The threat in her words hits me like a slap. If I won’t kill Deven, she will. All the compassion I had for her bleeds away and I’m left only with rage.
“The vish kanya make good assassins because we don’t leave evidence behind—nasty things like stab wounds. So if you think you can win Gopal over with your newfound loyalty and a sharp knife, I’m afraid you’re going to be very disappointed.”
Iyla’s eyes flash. I’ve hit a nerve. But then her expression goes forcefully blank and her voice turns dismissive. “I have no desire to win him over,” she says. “But I’m also not going to be punished because you’ve suddenly grown a conscience.”
I’m losing her. She’ll go to Gopal, and Deven will be dead before sundown. And probably Mani too, once Gopal knows I betrayed him. If I can’t convince her to keep quiet because it’s the right thing to do, I need to find another way. But Iyla is almost impossible to manipulate. How do you control someone who doesn’t care about anything except not being controlled?
I force out a hard laugh. “I guess he finally owns you.”
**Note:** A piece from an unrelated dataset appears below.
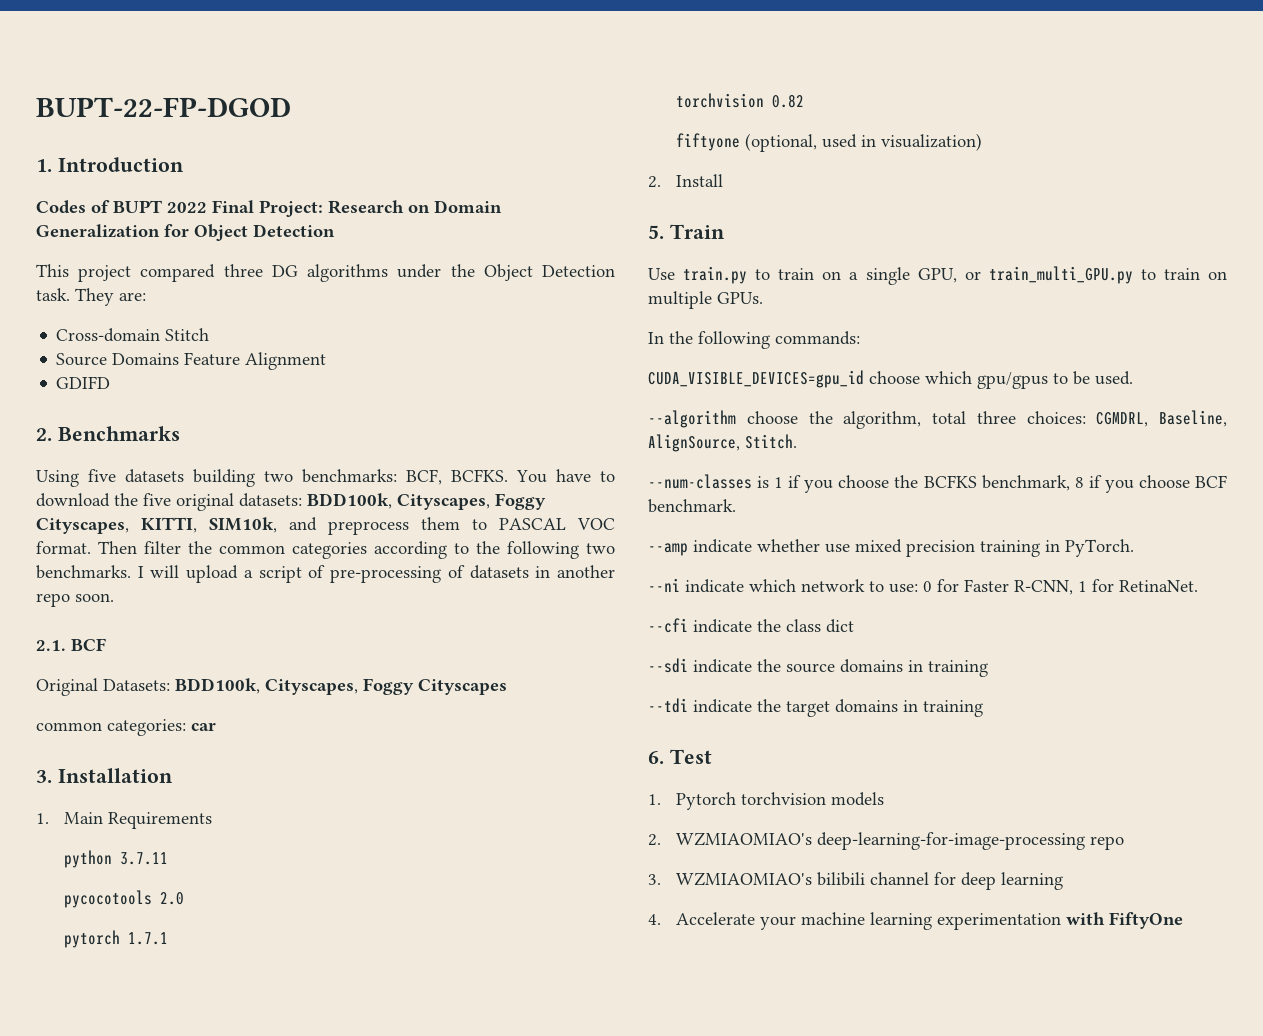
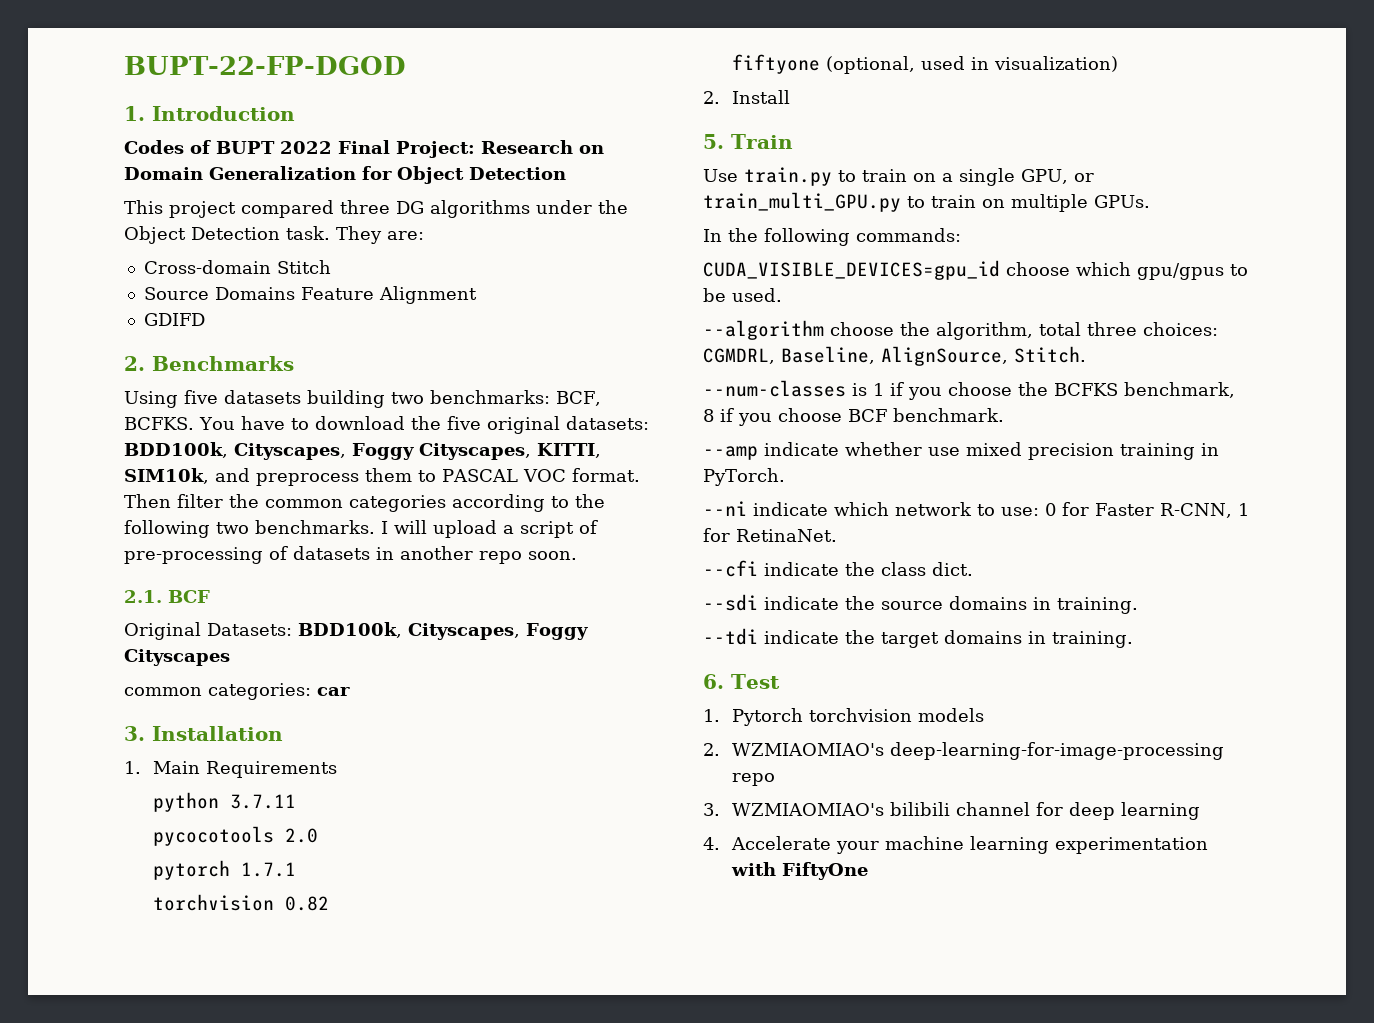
[826,619,854,633] dict -> [932,562,973,576] dict.
[928,660,988,677] training -> [1057,597,1138,614] training.
[923,700,983,717] training -> [1052,631,1133,648] training.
“What are you talking about?”
“You were always so sure you’d never belong to Gopal,” I say. “It always disgusted you that I let him control me. And yet look at us now—I’m defying him and you’re following his orders like a well-trained puppy.”
She flinches and I hate that I’m hurting her. But I’ve found a weak spot and I need to put pressure on it—it’s the only way to wrest the power back. “When you run to him to tattle on me, make sure to do it with a newspaper between your teeth. Like a good dog.”